The U.N. refugee agency's (UNHCR) country representative in Niger, Karl Steinacker, said Niamey was particularly worried because most of refugees came from the Kanuri ethnic group, a stronghold of Boko Haram.
"The authorities are worried the Nigerian insurgency might spill over into Niger," he said.
"From a security point of view, camps are often difficult to handle ... I think it was for that reason that the Niger government didn't want camps for the Nigerians. They must believe that they can better control a dispersed refugee population than one concentrated in a camp," he added.
Niger is one of the poorest countries in the world and the Diffa region suffered a poor harvest last year. Around 4.2 million people - roughly a quarter of Niger's population - are at risk of hunger according to the United Nations.
Outside the harvest, there is little work. Locals have run low on resources to share with the steady stream of refugees.

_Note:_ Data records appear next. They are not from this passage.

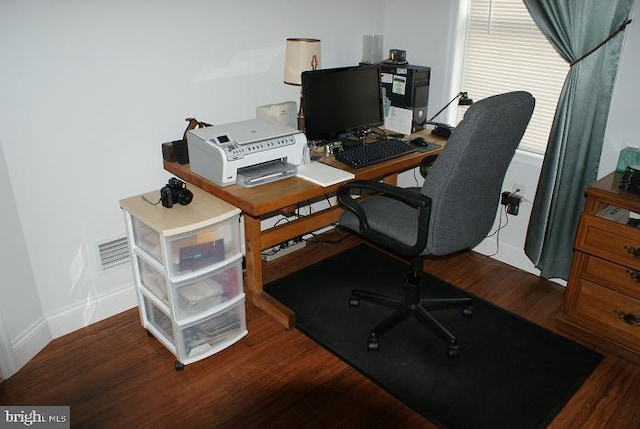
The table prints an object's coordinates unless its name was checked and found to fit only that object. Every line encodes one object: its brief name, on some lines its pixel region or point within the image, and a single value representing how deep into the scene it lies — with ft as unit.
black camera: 7.44
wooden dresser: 7.49
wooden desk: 7.32
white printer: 7.48
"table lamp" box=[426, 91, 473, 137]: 9.77
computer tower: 9.97
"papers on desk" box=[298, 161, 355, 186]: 7.71
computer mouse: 9.40
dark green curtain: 8.09
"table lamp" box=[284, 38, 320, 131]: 8.99
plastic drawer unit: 7.18
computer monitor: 8.79
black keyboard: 8.38
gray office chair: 6.46
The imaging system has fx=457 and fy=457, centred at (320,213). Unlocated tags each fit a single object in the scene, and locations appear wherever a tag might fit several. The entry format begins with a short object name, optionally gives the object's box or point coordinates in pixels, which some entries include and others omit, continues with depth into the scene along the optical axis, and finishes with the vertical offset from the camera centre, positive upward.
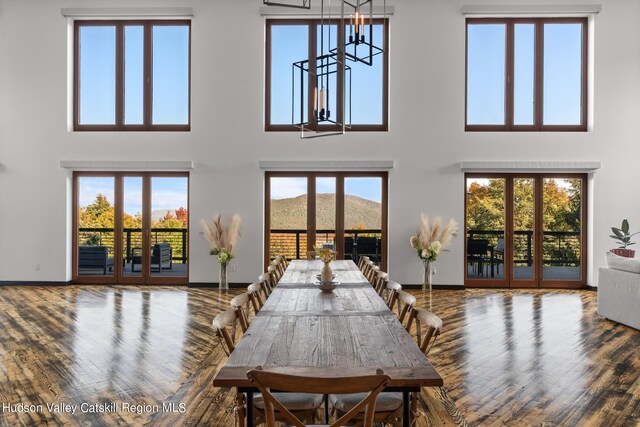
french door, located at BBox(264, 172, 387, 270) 8.37 +0.03
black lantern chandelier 8.13 +2.42
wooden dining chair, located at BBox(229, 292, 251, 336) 2.72 -0.56
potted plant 7.41 -0.38
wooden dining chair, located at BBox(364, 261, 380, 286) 4.72 -0.64
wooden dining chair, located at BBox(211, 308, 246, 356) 2.34 -0.58
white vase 3.66 -0.50
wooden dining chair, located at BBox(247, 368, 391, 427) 1.63 -0.61
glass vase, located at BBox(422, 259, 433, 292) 7.94 -1.05
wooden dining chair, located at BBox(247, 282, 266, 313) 3.19 -0.58
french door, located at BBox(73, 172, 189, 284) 8.40 -0.28
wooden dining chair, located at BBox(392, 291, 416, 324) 2.92 -0.58
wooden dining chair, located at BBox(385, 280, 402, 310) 3.37 -0.59
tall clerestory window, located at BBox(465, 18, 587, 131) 8.23 +2.58
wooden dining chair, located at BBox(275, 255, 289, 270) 5.73 -0.61
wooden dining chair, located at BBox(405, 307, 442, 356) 2.38 -0.59
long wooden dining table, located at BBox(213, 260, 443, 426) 1.83 -0.63
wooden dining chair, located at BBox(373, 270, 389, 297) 4.03 -0.62
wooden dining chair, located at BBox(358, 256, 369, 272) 5.96 -0.65
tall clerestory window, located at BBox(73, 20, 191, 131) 8.40 +2.55
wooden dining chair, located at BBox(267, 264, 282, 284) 4.62 -0.63
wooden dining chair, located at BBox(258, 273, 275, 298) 3.83 -0.60
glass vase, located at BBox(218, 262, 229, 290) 7.97 -1.09
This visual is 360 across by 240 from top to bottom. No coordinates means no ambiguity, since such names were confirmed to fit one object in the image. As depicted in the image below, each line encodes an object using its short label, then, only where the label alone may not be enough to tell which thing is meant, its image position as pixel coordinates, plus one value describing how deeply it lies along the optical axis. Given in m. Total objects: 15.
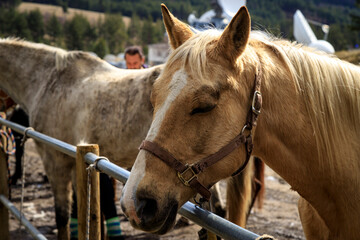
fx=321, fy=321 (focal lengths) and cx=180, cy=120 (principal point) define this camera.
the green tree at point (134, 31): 108.81
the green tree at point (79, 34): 76.44
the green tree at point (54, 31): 72.12
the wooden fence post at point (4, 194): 3.42
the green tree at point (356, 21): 25.12
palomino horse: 1.33
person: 5.30
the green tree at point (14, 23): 64.88
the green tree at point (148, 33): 108.64
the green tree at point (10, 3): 91.53
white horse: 3.16
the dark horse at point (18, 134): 6.17
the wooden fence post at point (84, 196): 1.84
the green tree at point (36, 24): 73.33
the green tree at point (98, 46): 71.17
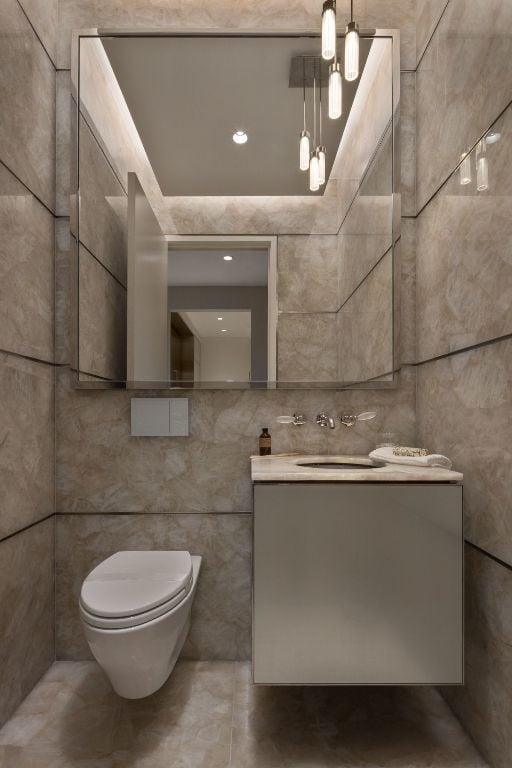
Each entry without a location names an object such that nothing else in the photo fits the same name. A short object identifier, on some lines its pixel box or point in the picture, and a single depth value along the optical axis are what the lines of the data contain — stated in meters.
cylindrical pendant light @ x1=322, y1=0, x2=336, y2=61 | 1.28
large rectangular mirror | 1.69
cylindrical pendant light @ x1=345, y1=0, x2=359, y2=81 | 1.33
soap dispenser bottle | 1.70
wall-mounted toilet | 1.15
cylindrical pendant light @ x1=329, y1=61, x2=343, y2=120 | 1.40
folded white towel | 1.34
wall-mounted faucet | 1.67
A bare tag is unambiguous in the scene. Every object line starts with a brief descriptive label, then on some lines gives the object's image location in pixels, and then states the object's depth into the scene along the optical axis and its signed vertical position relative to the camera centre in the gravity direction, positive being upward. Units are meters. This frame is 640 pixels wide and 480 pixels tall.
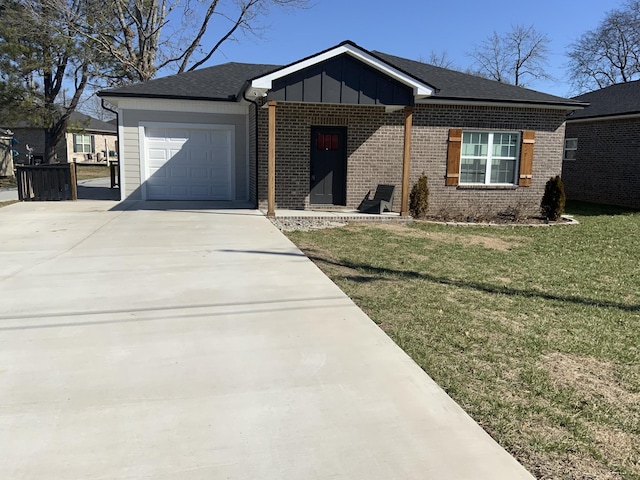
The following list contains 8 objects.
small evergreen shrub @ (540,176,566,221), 13.07 -0.65
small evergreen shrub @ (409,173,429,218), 12.82 -0.69
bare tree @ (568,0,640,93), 40.41 +11.05
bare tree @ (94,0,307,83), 23.00 +6.31
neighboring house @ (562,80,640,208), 17.34 +0.96
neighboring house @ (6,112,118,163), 36.72 +1.69
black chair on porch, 12.64 -0.82
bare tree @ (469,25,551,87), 47.97 +10.83
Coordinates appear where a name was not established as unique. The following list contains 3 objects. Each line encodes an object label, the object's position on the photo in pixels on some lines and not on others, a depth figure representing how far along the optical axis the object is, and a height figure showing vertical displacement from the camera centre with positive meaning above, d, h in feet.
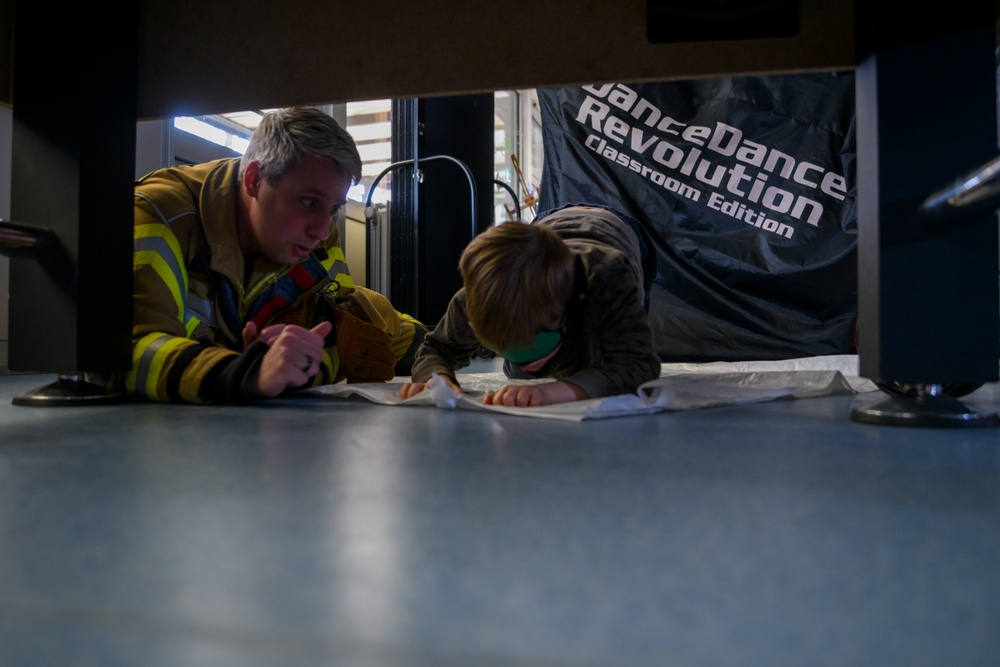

In Guessere, 1,650 people arrived in a village that has less than 1,000 inhabitants.
UNHCR is building homes for the refugees and distributing food but is struggling to cope with the arrivals.
"The influx is like a bush fire," said Steinacker. "You think you've extinguished the flames in one place only to learn the fire is back in another corner of this vast and dry area."
Steinacker said the surge in refugees followed revenge attacks on Nigerian villages after the Abuja government launched a military crackdown on Boko Haram in December and armed local militia. At least 200 people were killed last week alone.
"The problem is Boko Haram doesn't just kill the militia but they punish the whole village," said Steinacker. "The militia is no match for Boko Haram so the whole village moves."